Structured page parsing data
────────────────────

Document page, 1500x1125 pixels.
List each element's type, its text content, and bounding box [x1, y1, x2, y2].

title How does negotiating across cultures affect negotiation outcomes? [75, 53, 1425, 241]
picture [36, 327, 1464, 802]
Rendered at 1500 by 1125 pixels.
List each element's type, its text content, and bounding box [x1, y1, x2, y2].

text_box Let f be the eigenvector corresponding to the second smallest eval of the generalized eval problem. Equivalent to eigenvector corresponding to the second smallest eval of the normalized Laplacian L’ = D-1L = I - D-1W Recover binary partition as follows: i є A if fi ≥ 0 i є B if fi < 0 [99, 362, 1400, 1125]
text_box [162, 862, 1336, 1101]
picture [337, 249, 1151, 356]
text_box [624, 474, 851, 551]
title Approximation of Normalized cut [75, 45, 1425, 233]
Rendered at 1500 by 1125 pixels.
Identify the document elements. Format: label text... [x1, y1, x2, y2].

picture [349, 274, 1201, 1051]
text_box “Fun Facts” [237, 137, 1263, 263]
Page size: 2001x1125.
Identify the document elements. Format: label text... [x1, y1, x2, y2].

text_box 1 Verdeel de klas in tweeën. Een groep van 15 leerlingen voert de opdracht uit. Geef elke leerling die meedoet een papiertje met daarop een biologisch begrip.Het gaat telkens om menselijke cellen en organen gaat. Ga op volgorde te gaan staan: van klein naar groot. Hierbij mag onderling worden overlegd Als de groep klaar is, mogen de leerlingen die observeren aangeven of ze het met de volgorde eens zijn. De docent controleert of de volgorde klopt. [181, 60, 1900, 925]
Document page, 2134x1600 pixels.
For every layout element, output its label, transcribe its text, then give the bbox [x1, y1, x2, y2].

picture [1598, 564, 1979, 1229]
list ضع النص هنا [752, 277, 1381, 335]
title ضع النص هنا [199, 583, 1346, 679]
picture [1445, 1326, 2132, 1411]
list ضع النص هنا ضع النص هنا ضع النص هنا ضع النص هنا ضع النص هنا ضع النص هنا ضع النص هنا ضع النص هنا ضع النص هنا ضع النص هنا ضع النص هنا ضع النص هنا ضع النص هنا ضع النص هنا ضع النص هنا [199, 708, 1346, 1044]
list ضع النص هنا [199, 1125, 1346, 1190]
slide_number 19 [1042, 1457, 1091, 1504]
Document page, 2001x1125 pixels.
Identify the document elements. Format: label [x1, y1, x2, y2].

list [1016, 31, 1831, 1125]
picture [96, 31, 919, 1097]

────────────────────

- WHAT IS BEING ASKED:
Search the records above for "pixels". Copy each line where it is found.

- ANSWER BOX:
Document page, 1500x1125 pixels.
Rendered at 1500 by 1125 pixels.
Rendered at 1500 by 1125 pixels.
Document page, 2134x1600 pixels.
Document page, 2001x1125 pixels.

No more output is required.